I guess the next question is, how much real work have you done in a dynamically-typed lanugage?
Mostly cleanup of other people's work. Most of my work is in systems or embedded level, and as you pointed out below, that's not something you can generally throw 10x the hardware at. I'm most fluent in the C-syntax languages (C, C++, Java, PHP which is... well, PHP), although I've hit a good chunk of the procedural languages over the years (Python, ruby, lisp being the big names).
Is sendmail.cf considered turing complete? :)
it's a serious PITA to hunt down every caller and see what types they can possibly call the broken method with.

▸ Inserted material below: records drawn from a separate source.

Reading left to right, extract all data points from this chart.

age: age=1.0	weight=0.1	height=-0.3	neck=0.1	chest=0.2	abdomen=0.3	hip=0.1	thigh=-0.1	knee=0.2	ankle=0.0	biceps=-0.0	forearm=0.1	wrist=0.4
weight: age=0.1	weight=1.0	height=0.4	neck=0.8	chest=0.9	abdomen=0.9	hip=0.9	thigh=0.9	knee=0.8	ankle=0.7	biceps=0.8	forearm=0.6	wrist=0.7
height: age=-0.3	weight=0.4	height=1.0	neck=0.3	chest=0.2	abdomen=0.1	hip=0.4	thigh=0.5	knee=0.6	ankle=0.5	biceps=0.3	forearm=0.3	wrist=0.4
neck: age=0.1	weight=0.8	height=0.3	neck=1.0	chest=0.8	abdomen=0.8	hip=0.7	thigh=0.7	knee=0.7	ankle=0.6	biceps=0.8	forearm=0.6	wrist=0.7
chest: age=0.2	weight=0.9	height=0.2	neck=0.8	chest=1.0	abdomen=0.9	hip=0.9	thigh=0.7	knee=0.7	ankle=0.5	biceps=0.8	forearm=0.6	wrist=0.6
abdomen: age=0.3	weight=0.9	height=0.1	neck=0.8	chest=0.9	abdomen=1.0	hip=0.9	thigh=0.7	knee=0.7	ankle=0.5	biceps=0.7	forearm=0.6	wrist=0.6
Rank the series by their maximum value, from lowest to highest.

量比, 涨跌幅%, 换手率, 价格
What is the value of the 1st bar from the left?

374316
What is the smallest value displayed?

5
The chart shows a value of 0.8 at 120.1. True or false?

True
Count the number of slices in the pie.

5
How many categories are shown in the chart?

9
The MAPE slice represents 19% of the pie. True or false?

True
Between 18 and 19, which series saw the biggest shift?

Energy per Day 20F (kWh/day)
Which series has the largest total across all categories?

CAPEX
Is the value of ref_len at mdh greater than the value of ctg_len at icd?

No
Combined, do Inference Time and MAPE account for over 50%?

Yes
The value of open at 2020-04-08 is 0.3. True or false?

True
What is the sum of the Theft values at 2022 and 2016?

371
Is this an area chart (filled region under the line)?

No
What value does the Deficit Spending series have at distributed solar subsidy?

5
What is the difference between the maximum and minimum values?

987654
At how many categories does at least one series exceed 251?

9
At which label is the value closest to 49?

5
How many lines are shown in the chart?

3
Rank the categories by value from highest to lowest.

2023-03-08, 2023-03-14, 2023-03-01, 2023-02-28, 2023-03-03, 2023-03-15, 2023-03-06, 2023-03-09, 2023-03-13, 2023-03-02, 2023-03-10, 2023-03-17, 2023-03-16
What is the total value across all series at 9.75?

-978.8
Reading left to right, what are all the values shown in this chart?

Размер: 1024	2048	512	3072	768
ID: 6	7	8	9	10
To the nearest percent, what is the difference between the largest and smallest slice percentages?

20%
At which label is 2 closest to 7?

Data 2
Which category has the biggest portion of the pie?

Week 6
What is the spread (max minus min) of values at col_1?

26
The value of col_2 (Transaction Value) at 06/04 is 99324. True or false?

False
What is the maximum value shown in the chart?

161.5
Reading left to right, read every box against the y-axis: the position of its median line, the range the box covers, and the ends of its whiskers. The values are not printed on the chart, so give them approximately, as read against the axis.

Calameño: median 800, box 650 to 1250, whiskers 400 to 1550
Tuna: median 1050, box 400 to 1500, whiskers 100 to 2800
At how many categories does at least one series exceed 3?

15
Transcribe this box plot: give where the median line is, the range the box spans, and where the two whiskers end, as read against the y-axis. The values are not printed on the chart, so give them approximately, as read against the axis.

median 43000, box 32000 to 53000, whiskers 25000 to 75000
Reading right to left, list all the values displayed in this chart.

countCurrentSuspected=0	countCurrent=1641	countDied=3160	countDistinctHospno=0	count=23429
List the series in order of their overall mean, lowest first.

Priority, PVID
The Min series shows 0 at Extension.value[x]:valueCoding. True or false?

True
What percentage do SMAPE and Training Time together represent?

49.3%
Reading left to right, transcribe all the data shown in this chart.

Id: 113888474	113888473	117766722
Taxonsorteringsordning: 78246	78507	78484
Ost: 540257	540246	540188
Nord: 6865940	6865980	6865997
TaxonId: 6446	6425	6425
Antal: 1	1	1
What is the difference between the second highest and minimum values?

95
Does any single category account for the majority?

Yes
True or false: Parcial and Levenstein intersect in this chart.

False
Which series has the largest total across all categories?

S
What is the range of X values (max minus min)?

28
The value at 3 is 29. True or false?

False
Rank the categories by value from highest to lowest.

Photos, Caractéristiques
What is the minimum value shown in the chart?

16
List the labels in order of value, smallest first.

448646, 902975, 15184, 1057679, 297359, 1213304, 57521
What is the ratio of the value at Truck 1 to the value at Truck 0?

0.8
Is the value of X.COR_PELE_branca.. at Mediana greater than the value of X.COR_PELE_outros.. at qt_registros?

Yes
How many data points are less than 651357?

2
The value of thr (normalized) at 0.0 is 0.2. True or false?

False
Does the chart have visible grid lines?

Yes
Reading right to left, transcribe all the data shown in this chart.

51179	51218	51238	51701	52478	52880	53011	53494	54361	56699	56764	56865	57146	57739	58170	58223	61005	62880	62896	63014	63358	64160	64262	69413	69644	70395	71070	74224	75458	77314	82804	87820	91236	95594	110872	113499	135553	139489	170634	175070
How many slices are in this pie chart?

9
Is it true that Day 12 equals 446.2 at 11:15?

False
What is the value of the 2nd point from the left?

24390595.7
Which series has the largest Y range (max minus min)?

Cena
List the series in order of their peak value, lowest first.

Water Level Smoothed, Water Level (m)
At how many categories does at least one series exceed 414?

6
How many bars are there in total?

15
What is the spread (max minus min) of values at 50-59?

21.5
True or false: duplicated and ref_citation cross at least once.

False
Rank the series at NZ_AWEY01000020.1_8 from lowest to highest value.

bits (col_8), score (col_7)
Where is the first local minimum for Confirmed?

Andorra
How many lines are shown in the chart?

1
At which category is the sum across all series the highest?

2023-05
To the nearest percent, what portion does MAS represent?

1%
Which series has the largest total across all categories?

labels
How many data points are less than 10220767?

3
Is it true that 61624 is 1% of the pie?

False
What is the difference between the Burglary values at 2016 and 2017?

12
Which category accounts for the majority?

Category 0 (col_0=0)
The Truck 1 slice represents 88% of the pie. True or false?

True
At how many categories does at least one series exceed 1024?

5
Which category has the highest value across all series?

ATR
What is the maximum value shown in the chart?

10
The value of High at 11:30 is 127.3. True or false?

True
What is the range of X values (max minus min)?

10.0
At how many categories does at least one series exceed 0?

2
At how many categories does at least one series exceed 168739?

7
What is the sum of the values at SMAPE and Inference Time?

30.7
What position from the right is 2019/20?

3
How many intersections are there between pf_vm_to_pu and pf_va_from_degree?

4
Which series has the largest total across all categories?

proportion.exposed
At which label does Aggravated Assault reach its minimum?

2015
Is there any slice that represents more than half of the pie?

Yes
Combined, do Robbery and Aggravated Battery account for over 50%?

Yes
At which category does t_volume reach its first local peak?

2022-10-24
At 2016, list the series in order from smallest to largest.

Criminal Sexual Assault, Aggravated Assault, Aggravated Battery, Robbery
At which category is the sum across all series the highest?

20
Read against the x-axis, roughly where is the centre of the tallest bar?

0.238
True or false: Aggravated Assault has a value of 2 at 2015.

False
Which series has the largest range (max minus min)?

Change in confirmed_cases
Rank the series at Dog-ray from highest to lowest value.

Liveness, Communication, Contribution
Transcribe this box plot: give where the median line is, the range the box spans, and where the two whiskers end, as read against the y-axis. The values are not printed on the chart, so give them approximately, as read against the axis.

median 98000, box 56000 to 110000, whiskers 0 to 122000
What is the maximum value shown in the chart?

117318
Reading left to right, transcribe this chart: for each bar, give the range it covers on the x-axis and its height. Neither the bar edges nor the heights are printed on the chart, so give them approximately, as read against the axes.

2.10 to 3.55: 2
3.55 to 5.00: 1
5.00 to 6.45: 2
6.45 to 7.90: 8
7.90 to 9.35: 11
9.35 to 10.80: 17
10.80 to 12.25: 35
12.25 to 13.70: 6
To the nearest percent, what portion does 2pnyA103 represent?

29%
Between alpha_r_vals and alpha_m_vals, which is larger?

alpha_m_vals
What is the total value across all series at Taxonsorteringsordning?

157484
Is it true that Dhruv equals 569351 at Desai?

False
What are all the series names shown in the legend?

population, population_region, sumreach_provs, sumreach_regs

Why would you want to? This is why I ask what work you've done -- I can't recall ever, in all the Ruby or Javascript work I've done, seeing a method called with the wrong type, or wondering what type a method should be (or is being) called with.
And I was doing crazier things than you seem to be suggesting -- in JavaScript, I can quite literally pull a method out of one object and insert it into another object, on the fly. Yet somehow, proper design meant I never had type issues.
It's probably because most of my work on dynamically typed languages are when someone DIDN'T properly design, and I get to fix it. Or more commonly, someone did design it properly, but they went on to bigger and better things, and someone else made some changes that seemed to work, until another piece somewhere else came online and.... The normal bitrot you see on projects.
Runtime typechecking is more accurately "crashtime type checking",
Or, if you've done your job right, test-time checking. Static type checking could be seen as a subset of unit testing.
"testing" gets pre-empted by "deadlines". You don't get called in to panic-bugfix a system when they implemented "testing" properly.
I see more usage of dynamic typing in webwork than anywhere else.
I think that has to do with two things -- the need to get to market first, and the choice of hardware platform. If you wrote a new video game in Ruby, and your competitors used C++, your framerate would suck relative to theirs, and you can't exactly tell your users to buy ten times the hardware to make up for it. But if you wrote a new webapp in Ruby, and your competitors used C++, you'll hit the market before they have a working prototype, and you can buy ten times the hardware if you need to.
That honestly depends on a lot of things, I wouldn't write a 3d rendering engine in ruby, but it might be the right call for the slower-paced scripting of game events. Right tool for the job and all that. Back to dynamic typing - what's a specific thing that you can do (in a well-designed system) with a dynamic type that you can't do with polymorphism or templating? I've always found that testing was simpler when you could outright reject so many bad usages of methods at compile-time.